[Stored items from a collection]
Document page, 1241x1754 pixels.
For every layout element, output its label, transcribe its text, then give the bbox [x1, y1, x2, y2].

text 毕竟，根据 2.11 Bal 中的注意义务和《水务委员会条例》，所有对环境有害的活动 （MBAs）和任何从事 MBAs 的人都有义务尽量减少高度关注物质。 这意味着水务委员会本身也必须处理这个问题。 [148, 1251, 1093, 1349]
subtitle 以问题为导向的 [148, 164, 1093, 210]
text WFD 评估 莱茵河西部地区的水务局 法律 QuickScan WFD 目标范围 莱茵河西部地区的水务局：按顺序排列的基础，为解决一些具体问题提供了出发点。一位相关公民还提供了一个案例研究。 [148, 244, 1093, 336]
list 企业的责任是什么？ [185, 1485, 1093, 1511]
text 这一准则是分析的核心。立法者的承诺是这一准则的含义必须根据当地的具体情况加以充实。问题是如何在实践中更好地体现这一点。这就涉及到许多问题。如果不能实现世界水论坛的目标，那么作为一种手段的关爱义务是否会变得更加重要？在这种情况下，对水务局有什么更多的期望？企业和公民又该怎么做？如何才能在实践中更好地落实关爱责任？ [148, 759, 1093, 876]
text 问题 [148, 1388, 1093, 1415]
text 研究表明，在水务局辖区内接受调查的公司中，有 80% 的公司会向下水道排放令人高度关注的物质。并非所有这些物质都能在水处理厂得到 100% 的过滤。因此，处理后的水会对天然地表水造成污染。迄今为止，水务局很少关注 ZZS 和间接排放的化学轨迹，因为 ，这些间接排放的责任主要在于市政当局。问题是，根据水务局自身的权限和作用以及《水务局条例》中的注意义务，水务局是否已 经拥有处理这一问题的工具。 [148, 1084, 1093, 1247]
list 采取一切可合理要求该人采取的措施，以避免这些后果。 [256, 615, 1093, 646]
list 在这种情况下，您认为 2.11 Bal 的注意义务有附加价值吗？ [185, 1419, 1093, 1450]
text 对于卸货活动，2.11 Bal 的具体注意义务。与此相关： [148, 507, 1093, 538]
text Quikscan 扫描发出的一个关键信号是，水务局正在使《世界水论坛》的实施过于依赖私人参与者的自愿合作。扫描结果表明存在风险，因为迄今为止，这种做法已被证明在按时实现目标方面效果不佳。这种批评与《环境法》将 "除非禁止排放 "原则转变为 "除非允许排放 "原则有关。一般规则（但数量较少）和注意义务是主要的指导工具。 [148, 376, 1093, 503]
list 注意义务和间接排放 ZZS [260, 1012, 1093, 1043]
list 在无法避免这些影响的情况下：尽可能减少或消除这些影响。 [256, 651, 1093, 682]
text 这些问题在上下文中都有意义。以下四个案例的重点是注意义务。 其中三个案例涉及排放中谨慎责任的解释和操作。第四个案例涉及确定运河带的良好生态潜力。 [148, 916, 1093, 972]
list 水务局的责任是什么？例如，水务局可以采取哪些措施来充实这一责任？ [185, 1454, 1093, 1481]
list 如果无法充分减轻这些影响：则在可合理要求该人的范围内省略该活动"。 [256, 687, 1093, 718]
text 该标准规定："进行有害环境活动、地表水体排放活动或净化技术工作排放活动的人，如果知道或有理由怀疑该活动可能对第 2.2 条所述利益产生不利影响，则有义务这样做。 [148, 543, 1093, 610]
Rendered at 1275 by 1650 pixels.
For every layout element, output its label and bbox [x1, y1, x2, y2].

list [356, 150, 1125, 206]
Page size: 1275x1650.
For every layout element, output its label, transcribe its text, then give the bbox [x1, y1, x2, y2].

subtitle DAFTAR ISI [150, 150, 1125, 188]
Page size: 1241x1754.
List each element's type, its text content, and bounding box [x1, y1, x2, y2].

*TASK TO CARRY OUT*. Where a line above holds the word "pixels", copy it.

*OUTPUT OF THE TASK*.
Document page, 1241x1754 pixels.
Rendered at 1275 by 1650 pixels.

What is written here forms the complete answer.